* _What this task involves_: The answer is one number: how many lines in the data below hold "nose".

* _Extracted entries_:
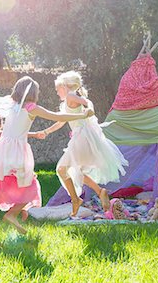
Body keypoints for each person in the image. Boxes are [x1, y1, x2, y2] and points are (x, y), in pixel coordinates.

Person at [0, 76, 94, 239]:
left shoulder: (10, 105)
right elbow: (58, 116)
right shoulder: (31, 108)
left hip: (1, 151)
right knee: (30, 186)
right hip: (17, 152)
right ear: (33, 93)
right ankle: (11, 214)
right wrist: (82, 115)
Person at [39, 71, 128, 216]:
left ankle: (75, 199)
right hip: (80, 137)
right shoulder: (68, 101)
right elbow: (61, 121)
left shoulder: (71, 95)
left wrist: (90, 109)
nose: (57, 92)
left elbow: (87, 102)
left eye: (57, 89)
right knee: (76, 171)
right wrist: (46, 131)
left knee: (62, 169)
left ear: (65, 86)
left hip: (80, 137)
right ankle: (100, 191)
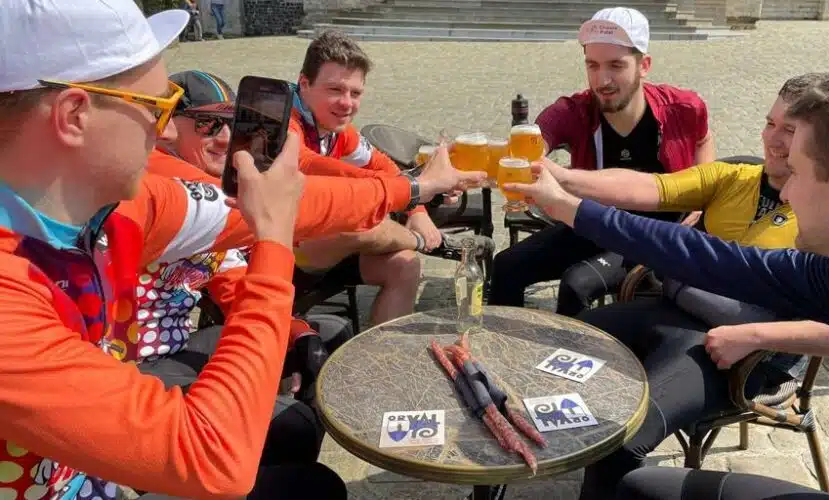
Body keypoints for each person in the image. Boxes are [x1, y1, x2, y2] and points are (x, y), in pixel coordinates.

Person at [0, 3, 480, 498]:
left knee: (306, 472)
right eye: (156, 107)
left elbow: (294, 203)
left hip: (92, 461)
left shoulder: (118, 206)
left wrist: (413, 190)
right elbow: (213, 459)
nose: (165, 130)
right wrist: (273, 244)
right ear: (74, 115)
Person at [508, 68, 829, 499]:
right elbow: (707, 257)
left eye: (798, 172)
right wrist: (565, 205)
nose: (786, 191)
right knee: (640, 488)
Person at [521, 72, 829, 499]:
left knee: (622, 442)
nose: (773, 139)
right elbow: (649, 186)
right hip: (676, 312)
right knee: (553, 350)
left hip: (741, 353)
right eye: (769, 123)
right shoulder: (737, 176)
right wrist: (559, 176)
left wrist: (755, 333)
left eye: (790, 130)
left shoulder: (826, 219)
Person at [144, 70, 354, 470]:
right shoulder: (166, 185)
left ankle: (274, 472)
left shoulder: (217, 189)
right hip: (132, 364)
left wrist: (297, 332)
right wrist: (408, 192)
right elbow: (305, 208)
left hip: (179, 341)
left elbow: (233, 283)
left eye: (231, 123)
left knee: (326, 338)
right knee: (291, 426)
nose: (225, 138)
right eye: (206, 124)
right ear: (168, 128)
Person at [489, 7, 715, 316]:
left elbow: (703, 138)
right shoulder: (576, 111)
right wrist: (524, 154)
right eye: (592, 65)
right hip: (596, 220)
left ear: (644, 65)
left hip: (657, 231)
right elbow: (540, 136)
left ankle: (575, 347)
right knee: (506, 265)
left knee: (576, 284)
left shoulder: (683, 108)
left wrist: (702, 199)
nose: (602, 80)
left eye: (616, 65)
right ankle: (501, 338)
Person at [289, 31, 451, 325]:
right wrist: (409, 189)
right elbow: (303, 163)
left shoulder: (336, 127)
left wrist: (416, 210)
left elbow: (384, 166)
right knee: (359, 221)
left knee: (404, 266)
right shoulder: (284, 122)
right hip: (278, 255)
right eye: (334, 89)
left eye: (355, 93)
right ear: (304, 83)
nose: (346, 103)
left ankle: (384, 352)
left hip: (322, 248)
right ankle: (426, 243)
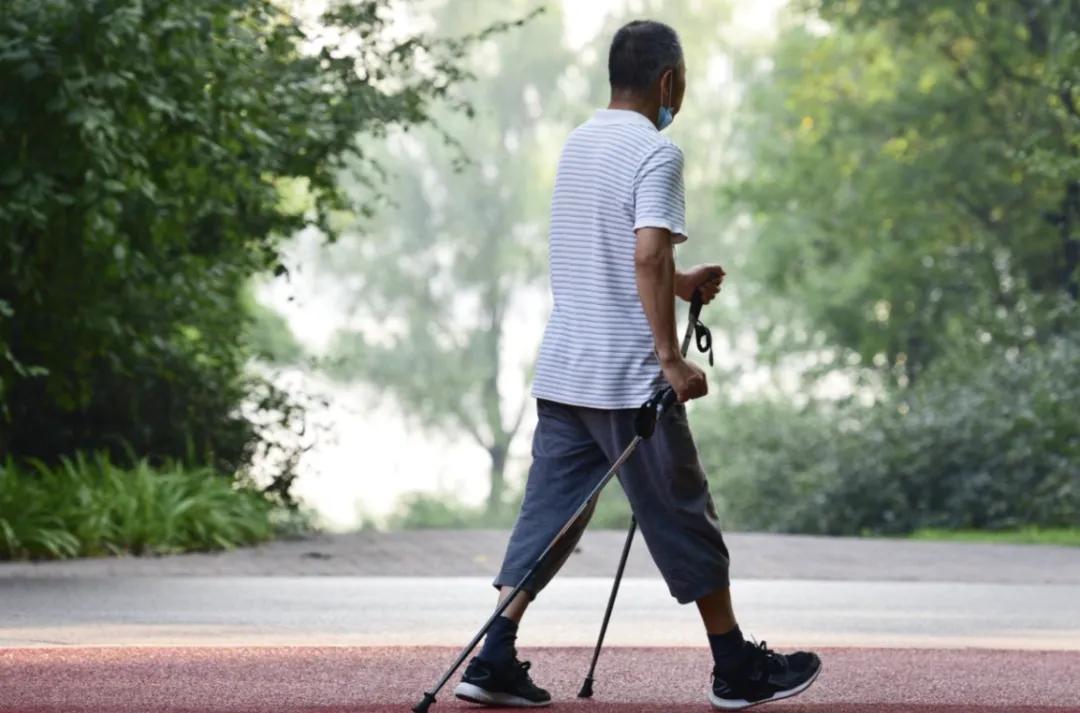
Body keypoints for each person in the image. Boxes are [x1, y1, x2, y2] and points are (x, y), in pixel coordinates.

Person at [453, 19, 822, 711]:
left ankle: (494, 654)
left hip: (566, 369)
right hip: (629, 379)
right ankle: (734, 667)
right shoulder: (658, 153)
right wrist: (671, 357)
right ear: (667, 81)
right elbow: (646, 252)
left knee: (550, 516)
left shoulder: (578, 143)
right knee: (685, 512)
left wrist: (683, 285)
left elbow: (620, 252)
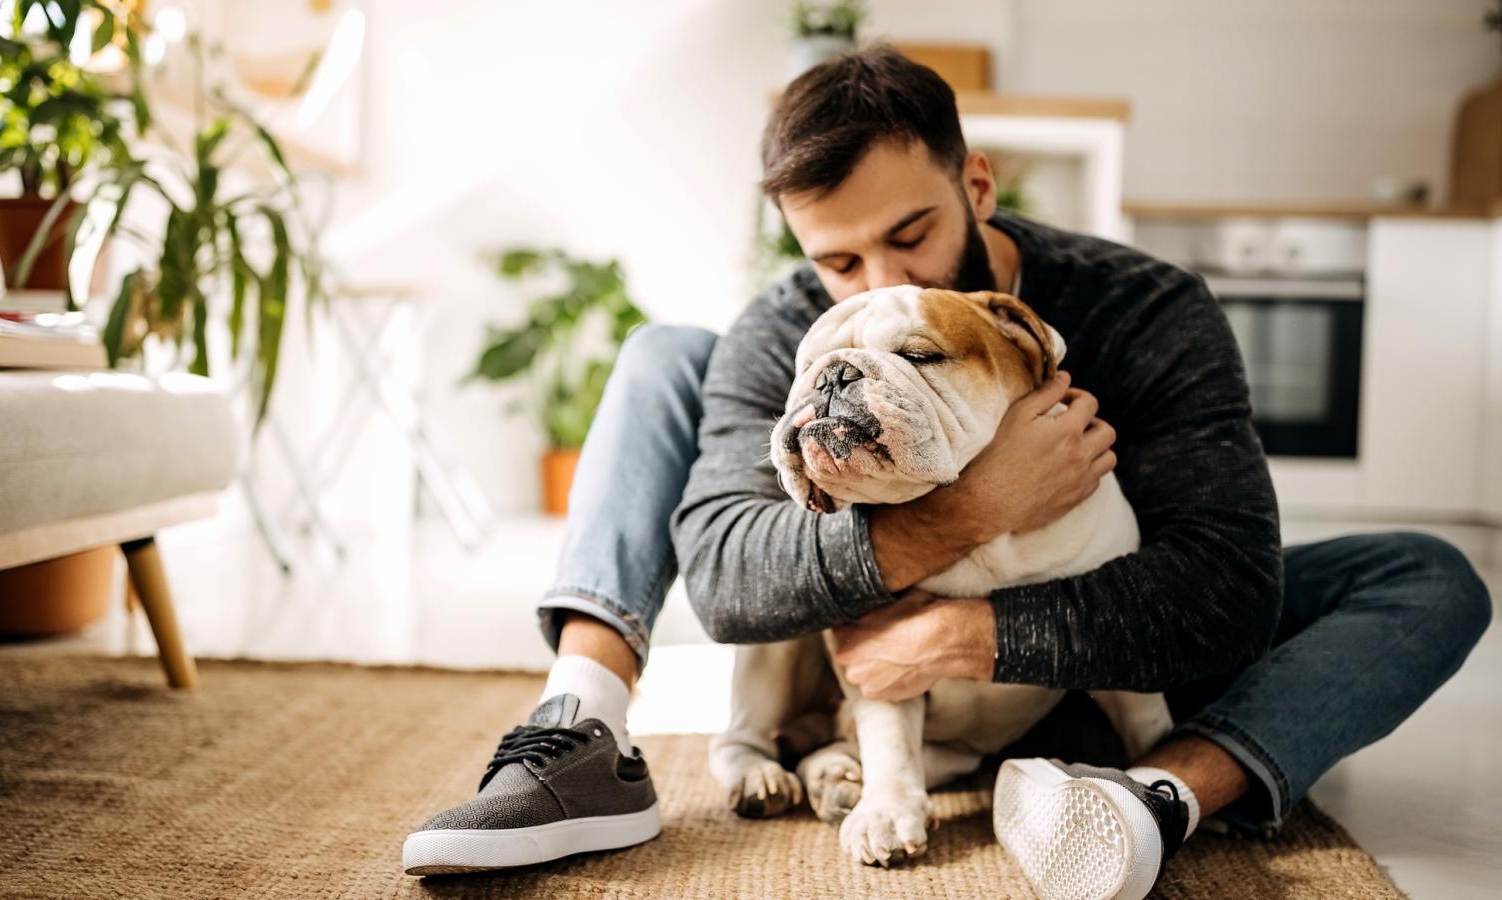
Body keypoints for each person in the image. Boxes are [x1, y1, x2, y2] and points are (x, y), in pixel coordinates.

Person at [402, 44, 1492, 898]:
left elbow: (1224, 595)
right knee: (659, 353)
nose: (877, 279)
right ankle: (579, 725)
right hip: (898, 686)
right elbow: (730, 583)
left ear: (975, 183)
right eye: (837, 262)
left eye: (910, 234)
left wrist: (973, 637)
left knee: (1429, 575)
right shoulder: (788, 328)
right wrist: (972, 510)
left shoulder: (1145, 308)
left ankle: (1156, 794)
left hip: (1117, 660)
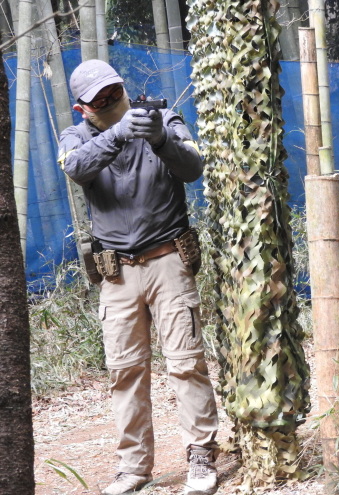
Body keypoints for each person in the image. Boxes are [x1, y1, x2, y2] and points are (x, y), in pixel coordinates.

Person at [58, 59, 220, 495]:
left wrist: (161, 138)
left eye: (115, 92)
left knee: (186, 363)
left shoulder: (163, 119)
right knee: (125, 371)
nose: (112, 101)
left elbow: (193, 167)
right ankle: (133, 468)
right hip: (116, 275)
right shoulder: (76, 137)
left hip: (169, 261)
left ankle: (201, 455)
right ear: (82, 108)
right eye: (100, 100)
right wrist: (117, 134)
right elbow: (75, 168)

* _Expected answer_: 9